TASK
Repeat all of the records verbatim.

------------------------

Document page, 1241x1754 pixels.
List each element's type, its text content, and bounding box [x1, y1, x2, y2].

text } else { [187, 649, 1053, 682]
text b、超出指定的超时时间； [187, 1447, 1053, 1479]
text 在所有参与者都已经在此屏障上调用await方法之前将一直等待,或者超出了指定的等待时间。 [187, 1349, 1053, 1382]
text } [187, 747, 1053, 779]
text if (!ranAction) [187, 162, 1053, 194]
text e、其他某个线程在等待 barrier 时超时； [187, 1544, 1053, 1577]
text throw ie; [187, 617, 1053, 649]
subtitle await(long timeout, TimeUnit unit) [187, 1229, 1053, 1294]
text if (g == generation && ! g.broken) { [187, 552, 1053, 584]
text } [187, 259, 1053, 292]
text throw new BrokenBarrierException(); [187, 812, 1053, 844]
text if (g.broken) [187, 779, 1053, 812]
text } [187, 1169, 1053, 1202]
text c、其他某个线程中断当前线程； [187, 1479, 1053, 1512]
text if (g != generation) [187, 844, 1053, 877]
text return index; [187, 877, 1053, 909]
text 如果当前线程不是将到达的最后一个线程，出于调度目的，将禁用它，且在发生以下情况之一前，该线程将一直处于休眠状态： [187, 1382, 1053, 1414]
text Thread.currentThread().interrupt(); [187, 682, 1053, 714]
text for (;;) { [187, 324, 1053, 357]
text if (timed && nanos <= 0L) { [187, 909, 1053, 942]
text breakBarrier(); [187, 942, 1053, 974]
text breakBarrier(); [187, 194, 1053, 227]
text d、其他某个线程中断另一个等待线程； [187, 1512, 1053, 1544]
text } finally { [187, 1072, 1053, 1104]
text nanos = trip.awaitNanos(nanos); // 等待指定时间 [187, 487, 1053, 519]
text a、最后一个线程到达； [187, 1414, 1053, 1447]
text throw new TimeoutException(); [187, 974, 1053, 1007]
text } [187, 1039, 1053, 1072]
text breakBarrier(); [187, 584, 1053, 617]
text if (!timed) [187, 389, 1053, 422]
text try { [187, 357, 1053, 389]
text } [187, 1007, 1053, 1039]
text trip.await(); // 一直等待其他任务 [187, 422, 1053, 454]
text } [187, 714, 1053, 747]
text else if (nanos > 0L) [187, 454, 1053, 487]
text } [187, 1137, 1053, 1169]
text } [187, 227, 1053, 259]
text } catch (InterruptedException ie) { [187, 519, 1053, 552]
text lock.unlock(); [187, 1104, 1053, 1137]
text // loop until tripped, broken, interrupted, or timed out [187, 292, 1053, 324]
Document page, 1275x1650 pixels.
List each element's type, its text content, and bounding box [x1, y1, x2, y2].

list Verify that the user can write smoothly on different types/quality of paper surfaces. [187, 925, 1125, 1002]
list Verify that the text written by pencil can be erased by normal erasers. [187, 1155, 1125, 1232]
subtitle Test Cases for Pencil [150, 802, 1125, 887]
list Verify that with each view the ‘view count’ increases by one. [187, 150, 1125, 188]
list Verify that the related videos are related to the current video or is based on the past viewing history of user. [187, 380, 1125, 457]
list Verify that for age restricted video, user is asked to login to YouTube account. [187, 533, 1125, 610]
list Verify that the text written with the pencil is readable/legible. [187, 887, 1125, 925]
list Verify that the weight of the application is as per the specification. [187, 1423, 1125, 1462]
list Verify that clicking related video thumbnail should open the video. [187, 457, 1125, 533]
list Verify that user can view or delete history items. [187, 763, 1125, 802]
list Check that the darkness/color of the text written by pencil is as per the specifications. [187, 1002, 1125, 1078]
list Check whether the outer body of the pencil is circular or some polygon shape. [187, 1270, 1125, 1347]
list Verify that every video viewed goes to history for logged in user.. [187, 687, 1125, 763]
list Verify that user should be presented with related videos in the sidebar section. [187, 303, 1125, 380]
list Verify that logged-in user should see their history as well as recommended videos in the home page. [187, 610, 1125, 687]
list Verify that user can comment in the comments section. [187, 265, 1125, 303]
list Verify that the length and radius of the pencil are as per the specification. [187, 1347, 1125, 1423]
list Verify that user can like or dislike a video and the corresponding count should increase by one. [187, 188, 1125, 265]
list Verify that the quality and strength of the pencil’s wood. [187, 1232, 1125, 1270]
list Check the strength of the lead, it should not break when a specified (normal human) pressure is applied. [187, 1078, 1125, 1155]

------------------------

RESULT OF THIS EXERCISE
Document page, 1241x1754 pixels.
List each element's type, its text content, and bounding box [x1, y1, x2, y2].

text } else { [187, 649, 1053, 682]
text b、超出指定的超时时间； [187, 1447, 1053, 1479]
text 在所有参与者都已经在此屏障上调用await方法之前将一直等待,或者超出了指定的等待时间。 [187, 1349, 1053, 1382]
text } [187, 747, 1053, 779]
text if (!ranAction) [187, 162, 1053, 194]
text e、其他某个线程在等待 barrier 时超时； [187, 1544, 1053, 1577]
text throw ie; [187, 617, 1053, 649]
subtitle await(long timeout, TimeUnit unit) [187, 1229, 1053, 1294]
text if (g == generation && ! g.broken) { [187, 552, 1053, 584]
text } [187, 259, 1053, 292]
text throw new BrokenBarrierException(); [187, 812, 1053, 844]
text if (g.broken) [187, 779, 1053, 812]
text } [187, 1169, 1053, 1202]
text c、其他某个线程中断当前线程； [187, 1479, 1053, 1512]
text if (g != generation) [187, 844, 1053, 877]
text return index; [187, 877, 1053, 909]
text 如果当前线程不是将到达的最后一个线程，出于调度目的，将禁用它，且在发生以下情况之一前，该线程将一直处于休眠状态： [187, 1382, 1053, 1414]
text Thread.currentThread().interrupt(); [187, 682, 1053, 714]
text for (;;) { [187, 324, 1053, 357]
text if (timed && nanos <= 0L) { [187, 909, 1053, 942]
text breakBarrier(); [187, 942, 1053, 974]
text breakBarrier(); [187, 194, 1053, 227]
text d、其他某个线程中断另一个等待线程； [187, 1512, 1053, 1544]
text } finally { [187, 1072, 1053, 1104]
text nanos = trip.awaitNanos(nanos); // 等待指定时间 [187, 487, 1053, 519]
text a、最后一个线程到达； [187, 1414, 1053, 1447]
text throw new TimeoutException(); [187, 974, 1053, 1007]
text } [187, 1039, 1053, 1072]
text breakBarrier(); [187, 584, 1053, 617]
text if (!timed) [187, 389, 1053, 422]
text try { [187, 357, 1053, 389]
text } [187, 1007, 1053, 1039]
text trip.await(); // 一直等待其他任务 [187, 422, 1053, 454]
text } [187, 714, 1053, 747]
text else if (nanos > 0L) [187, 454, 1053, 487]
text } [187, 1137, 1053, 1169]
text } [187, 227, 1053, 259]
text } catch (InterruptedException ie) { [187, 519, 1053, 552]
text lock.unlock(); [187, 1104, 1053, 1137]
text // loop until tripped, broken, interrupted, or timed out [187, 292, 1053, 324]
Document page, 1275x1650 pixels.
List each element's type, its text content, and bounding box [x1, y1, x2, y2].

list Verify that the user can write smoothly on different types/quality of paper surfaces. [187, 925, 1125, 1002]
list Verify that the text written by pencil can be erased by normal erasers. [187, 1155, 1125, 1232]
subtitle Test Cases for Pencil [150, 802, 1125, 887]
list Verify that with each view the ‘view count’ increases by one. [187, 150, 1125, 188]
list Verify that the related videos are related to the current video or is based on the past viewing history of user. [187, 380, 1125, 457]
list Verify that for age restricted video, user is asked to login to YouTube account. [187, 533, 1125, 610]
list Verify that the text written with the pencil is readable/legible. [187, 887, 1125, 925]
list Verify that the weight of the application is as per the specification. [187, 1423, 1125, 1462]
list Verify that clicking related video thumbnail should open the video. [187, 457, 1125, 533]
list Verify that user can view or delete history items. [187, 763, 1125, 802]
list Check that the darkness/color of the text written by pencil is as per the specifications. [187, 1002, 1125, 1078]
list Check whether the outer body of the pencil is circular or some polygon shape. [187, 1270, 1125, 1347]
list Verify that every video viewed goes to history for logged in user.. [187, 687, 1125, 763]
list Verify that user should be presented with related videos in the sidebar section. [187, 303, 1125, 380]
list Verify that logged-in user should see their history as well as recommended videos in the home page. [187, 610, 1125, 687]
list Verify that user can comment in the comments section. [187, 265, 1125, 303]
list Verify that the length and radius of the pencil are as per the specification. [187, 1347, 1125, 1423]
list Verify that user can like or dislike a video and the corresponding count should increase by one. [187, 188, 1125, 265]
list Verify that the quality and strength of the pencil’s wood. [187, 1232, 1125, 1270]
list Check the strength of the lead, it should not break when a specified (normal human) pressure is applied. [187, 1078, 1125, 1155]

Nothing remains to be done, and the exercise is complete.